Making an income is a necessary part of every person’s life
– after all, you need money for food, clothing and other necessities! However,
you do not get to retain every rupee earned through your salary or your
business income. Some part of it is always lost to taxation every year.
While some amount of your income will go towards paying
taxes every year, it is possible to reduce the taxable component in your income
to a large extent. Knowing how to do this is key. It is possible to save tax by
investing in the right instruments, which are known as ‘tax saving plans’. It
is also important to start investing early to reap the maximum benefits of
these plans.
These are three ways in which you can save tax:
Invest in ELSS: An Equity Linked Savings Scheme
(ELSS) is an excellent tax saving plan that also gives good returns on the
initial investment.
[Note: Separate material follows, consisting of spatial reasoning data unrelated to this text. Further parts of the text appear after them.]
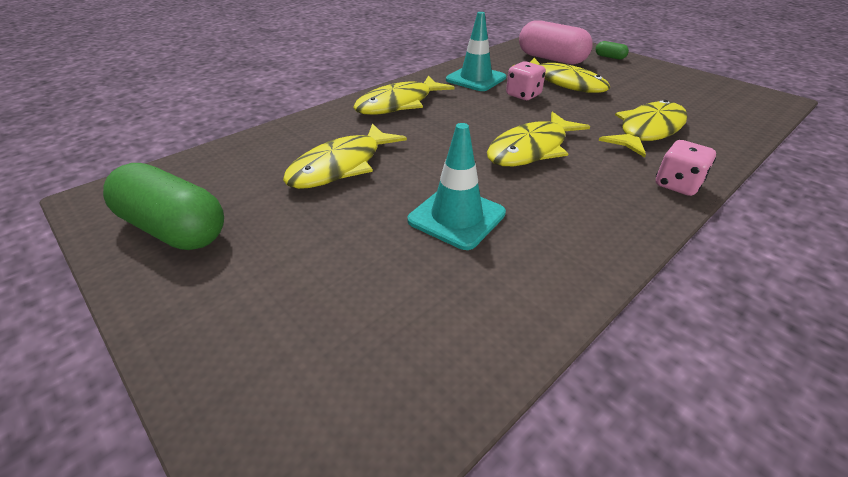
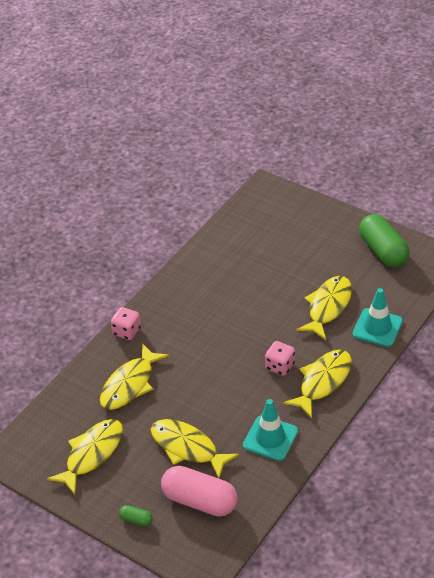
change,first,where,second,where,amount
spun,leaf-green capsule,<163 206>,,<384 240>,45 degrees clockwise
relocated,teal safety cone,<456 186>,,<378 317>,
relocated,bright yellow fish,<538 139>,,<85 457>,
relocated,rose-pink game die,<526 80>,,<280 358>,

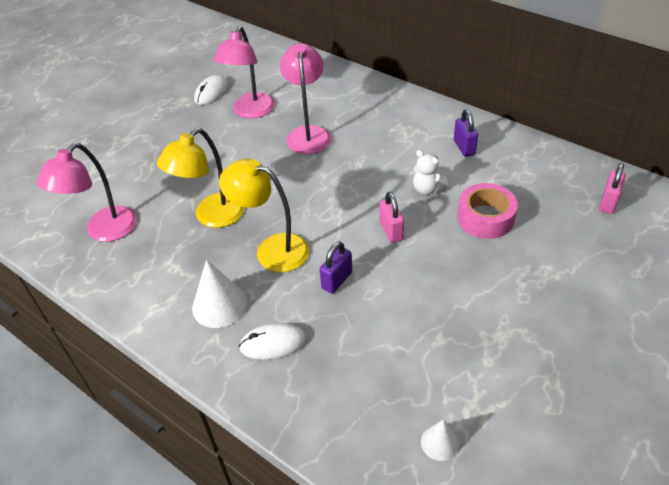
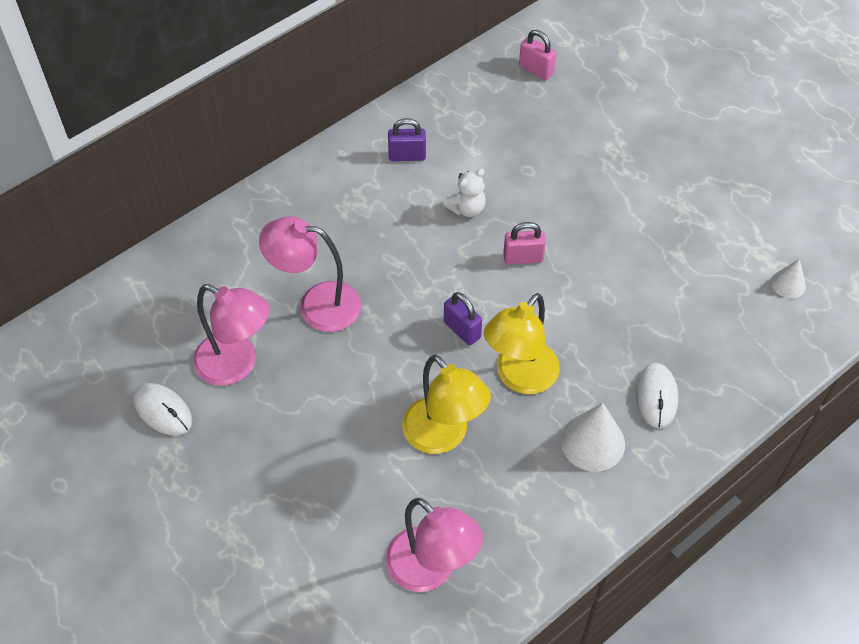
change,first,where,second,where,amount
relocated,violet small lock,<336 267>,,<463 318>,
missing,rose-pink sticky tape,<487 211>,,,

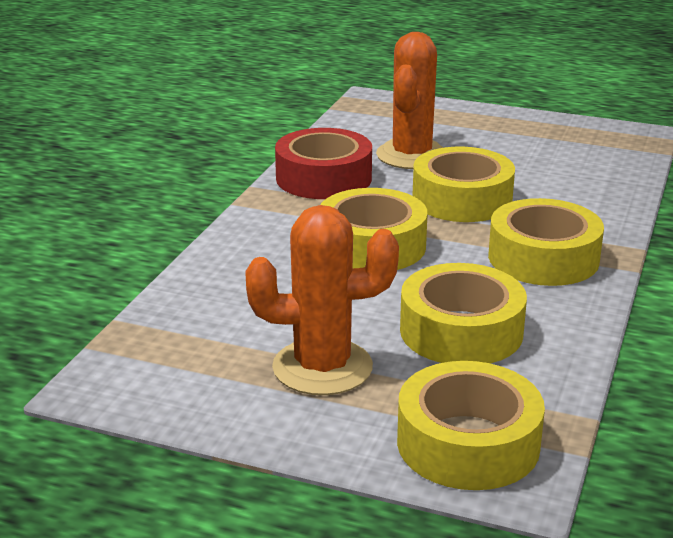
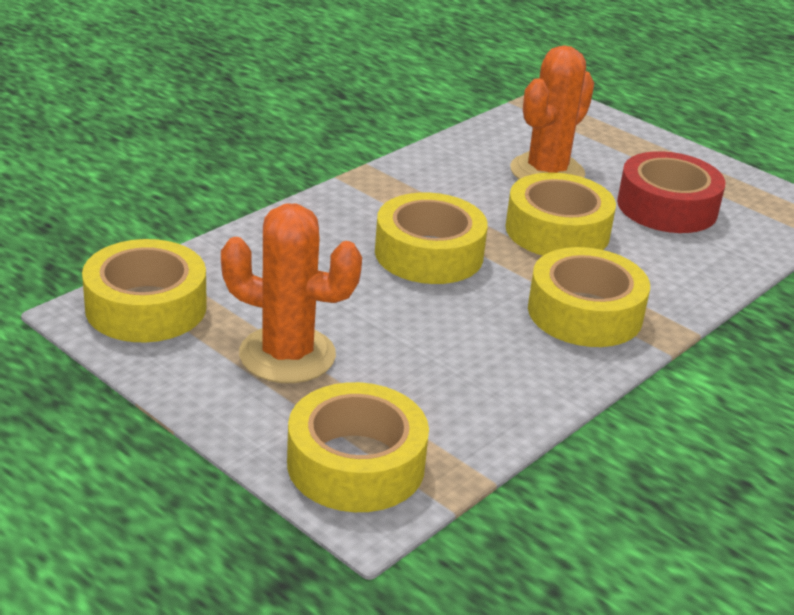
change,first,where,second,where,amount
relocated,red sticky tape,<323 163>,,<671 192>,
relocated,bright yellow sticky tape,<463 313>,,<144 290>,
The investment gives returns after a lock-in period of
three years, and there are tax benefits under Sec 80C. Also, if you do not have
a large fund of money to invest in the ELSS, you may take the SIP (Systematic
Investment Plan) route to purchasing the mutual fund. Your fund manager can
best advise you on which equities to park your funds in.
Take a home loan: Your dream of buying your own home
can also give you tax rebates. Home loan interest provides for gives tax
benefits under Sec 24(B) of the Income Tax Act, 1961. Alternatively, if you
live in a house registered in your parents’ name, you can make a registered rent
agreement with your parent and furnish rent receipts to claim HRA (House Rent
Allowance). You are liable for tax benefits also for the rental accommodation
you live in, provided your landlord provides you with rent receipts every month.